◆ Requirement ◆
Pick up the news report on the Senate debate over a national NIL law where it stops, and continue it.

◆ Page extract ◆
※ ※ ※
Lawmakers debate need for national NIL law

NCAAF

Senators were largely divided along party lines Wednesday as they debated to what extent Congress should be involved in reforming college sports during a summer when options for college athletes to make money will be expanding.

Starting in July, a series of state laws will make it illegal for schools and the NCAA to punish college athletes in at least a half dozen states for making money by selling the rights to their name, image and likeness (NIL). The NCAA has asked Congress to help by creating a national law that would create a consistent set of rules for athletes and include restrictions designed to make sure college sports remains an amateur endeavor. Republican senators who have been involved in crafting NCAA-related legislation urged their colleagues, during a committee hearing Wednesday, to quickly pass a narrow bill that would address NIL rights prior to state laws going into effect in a few weeks. Democratic counterparts argued that Congress needed to take this opportunity to impose broader reform on the NCAA by mandating an increase in healthcare and educational benefits along with NIL rights for college athletes.

More than a half dozen bills to reform college sports have been proposed in Congress during the past two years. Sen. Maria Cantwell, D-Wash, who chairs the Senate commerce committee, has been working with lawmakers who have put forth those proposals to try to reach a compromise for the past several months. She convened a committee hearing Wednesday, inviting NCAA President Mark Emmert and Gonzaga basketball coach Mark Few, among other college sports stakeholders, to discuss the issue.
※ ※ ※
◆ Data to examine ◆
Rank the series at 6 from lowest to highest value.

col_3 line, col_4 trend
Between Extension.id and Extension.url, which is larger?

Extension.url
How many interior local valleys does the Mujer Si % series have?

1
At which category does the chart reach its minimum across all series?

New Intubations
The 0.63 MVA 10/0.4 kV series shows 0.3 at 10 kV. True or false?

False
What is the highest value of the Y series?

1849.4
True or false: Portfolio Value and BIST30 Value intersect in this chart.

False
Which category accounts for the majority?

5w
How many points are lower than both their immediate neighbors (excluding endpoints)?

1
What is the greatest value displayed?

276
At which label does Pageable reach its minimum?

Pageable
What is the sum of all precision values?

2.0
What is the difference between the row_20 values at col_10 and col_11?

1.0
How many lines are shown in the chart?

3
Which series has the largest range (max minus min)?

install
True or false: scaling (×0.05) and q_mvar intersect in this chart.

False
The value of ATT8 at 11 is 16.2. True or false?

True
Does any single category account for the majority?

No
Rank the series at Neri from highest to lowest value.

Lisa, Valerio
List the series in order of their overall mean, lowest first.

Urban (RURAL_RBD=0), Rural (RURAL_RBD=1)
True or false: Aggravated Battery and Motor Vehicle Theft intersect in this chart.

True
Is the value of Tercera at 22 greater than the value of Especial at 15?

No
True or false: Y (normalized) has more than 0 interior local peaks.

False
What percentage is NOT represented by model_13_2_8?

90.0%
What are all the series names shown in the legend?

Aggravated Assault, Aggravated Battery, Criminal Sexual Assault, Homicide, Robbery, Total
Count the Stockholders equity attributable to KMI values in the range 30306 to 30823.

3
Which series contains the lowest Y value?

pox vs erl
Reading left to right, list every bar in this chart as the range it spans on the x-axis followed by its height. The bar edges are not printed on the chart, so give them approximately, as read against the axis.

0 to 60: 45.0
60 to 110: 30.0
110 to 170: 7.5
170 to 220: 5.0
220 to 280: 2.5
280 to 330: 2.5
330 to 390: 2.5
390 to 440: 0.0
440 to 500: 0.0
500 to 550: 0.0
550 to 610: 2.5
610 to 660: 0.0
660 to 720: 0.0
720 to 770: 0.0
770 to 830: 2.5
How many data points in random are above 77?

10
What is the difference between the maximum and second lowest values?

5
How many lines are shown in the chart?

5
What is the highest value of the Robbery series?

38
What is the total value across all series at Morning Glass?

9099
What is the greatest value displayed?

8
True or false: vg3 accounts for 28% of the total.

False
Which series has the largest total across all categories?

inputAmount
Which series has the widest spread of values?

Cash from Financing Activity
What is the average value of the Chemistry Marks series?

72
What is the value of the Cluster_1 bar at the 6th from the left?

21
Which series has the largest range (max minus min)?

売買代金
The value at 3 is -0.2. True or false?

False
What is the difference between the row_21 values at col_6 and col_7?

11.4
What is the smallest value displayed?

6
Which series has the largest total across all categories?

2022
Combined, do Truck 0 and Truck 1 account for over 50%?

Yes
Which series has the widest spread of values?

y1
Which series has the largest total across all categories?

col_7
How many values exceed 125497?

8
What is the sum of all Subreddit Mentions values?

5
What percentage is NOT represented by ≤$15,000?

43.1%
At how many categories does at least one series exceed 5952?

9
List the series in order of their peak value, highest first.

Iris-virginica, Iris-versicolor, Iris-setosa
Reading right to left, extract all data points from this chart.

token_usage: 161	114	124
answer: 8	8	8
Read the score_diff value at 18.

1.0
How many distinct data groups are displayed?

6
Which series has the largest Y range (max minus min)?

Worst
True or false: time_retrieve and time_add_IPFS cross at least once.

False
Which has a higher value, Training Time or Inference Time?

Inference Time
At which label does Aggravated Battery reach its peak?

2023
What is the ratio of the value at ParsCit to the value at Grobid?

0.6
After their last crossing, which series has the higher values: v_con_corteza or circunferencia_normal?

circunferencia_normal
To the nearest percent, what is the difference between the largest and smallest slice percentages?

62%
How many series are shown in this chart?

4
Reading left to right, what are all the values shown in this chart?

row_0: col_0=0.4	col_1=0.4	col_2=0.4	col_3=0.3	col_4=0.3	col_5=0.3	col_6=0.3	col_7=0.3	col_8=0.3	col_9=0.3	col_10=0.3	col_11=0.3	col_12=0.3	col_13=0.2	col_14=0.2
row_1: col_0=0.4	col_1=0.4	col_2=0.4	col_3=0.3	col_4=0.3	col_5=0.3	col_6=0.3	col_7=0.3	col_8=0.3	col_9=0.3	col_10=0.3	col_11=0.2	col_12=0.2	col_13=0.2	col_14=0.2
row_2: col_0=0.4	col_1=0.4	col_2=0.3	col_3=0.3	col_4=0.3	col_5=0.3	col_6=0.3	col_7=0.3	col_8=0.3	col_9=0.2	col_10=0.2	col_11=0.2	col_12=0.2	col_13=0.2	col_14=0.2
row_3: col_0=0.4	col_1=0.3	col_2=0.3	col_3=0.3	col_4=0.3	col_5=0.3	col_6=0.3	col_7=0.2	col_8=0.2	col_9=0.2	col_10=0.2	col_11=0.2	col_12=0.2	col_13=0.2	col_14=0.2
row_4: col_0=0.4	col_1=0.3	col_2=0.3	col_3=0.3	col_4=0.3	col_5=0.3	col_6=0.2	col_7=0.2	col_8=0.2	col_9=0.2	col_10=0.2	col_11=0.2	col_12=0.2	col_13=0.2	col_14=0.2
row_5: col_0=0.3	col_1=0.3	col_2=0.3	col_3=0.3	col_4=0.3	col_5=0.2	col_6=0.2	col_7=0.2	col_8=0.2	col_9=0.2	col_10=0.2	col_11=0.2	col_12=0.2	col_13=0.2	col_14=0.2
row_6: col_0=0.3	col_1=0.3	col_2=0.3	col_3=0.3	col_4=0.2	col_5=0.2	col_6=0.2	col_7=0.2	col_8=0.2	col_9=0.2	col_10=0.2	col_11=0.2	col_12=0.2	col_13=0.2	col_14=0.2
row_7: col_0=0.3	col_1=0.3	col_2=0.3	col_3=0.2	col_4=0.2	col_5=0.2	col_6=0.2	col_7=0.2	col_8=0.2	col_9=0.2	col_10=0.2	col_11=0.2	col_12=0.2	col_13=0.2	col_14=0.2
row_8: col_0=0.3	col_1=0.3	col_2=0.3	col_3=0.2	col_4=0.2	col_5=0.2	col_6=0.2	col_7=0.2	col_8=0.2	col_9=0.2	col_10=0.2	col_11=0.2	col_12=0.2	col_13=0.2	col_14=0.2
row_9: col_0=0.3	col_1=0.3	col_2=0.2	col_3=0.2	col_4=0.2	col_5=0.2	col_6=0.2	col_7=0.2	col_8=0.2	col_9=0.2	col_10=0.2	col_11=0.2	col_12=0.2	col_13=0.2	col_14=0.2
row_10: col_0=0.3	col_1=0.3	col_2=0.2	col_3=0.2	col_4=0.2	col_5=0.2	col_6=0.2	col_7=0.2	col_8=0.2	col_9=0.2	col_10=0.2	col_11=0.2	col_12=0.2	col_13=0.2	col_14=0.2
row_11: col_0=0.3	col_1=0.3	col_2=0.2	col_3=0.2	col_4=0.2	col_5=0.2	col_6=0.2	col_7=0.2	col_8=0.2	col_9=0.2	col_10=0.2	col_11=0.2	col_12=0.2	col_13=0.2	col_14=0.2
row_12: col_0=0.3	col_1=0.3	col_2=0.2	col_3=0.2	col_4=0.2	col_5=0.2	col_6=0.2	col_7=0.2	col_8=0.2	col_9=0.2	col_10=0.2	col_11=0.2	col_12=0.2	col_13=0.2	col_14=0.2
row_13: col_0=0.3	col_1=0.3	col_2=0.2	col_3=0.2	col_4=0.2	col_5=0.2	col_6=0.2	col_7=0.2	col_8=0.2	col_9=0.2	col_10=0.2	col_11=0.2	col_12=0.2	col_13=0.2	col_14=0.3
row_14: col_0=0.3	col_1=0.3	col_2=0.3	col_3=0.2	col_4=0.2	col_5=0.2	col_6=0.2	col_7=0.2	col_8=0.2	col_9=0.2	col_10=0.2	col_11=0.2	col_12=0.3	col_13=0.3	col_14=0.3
※ ※ ※
◆ Expected output ◆
Emmert told the senators that the NCAA is hoping to pass its own set of rules in late June that will open up some NIL opportunities for all of its athletes. However, those rules are very likely to be more restrictive than the state laws slated to go into effect next month. Eighteen states have signed laws and, while many of them are similar, they contain a variety of different details and exact start dates. Emmert and his colleagues have asked Congress to create a national rule so that some states don’t have fewer restrictions than others, which would create a recruiting advantage.

“We recruit nationally and internationally,” said Few, who won a national title with the Bulldogs, but is based in a state that does not yet have an NIL law on the books. “To not have the ability to compete on some sort of level playing field with people who can provide monetary gifts or endorsements will put us at a disadvantage we couldn’t make up.”

Sens. Roger Wicker, R-Miss, and Jerry Moran, R-Kan, stressed a sense of urgency to correct that potential imbalance quickly. Both Wicker and Moran have proposed bills that would allow college athletes to monetize their fame through endorsement deals, autograph signings, the hosting of camps and other methods.

Sen. Cory Booker, D-N.J., and some of his fellow party members argued that addressing only NIL issues doesn’t go far enough to correct what they call major injustices in the NCAA’s business model. Booker proposed legislation, last year, that would force the NCAA and its member schools to cover medical costs for sports-related injuries for years after a player’s college career ends, provide lifetime scholarships for athletes who remain in good academic standing, create enforceable penalties for schools that do not follow proper medical protocols and give athletes a bigger voice in advocating for more rights in the future. Booker said he recognizes the urgency but he believes that if broader reforms aren’t imposed now while the NCAA is in need of help, there won’t be an interest in revisiting those issues in a timely manner.

“We cannot trust that this will fix itself,” Booker said. “This is the moment. This is the opportunity. If we delay justice for these athletes, justice delayed is justice denied.”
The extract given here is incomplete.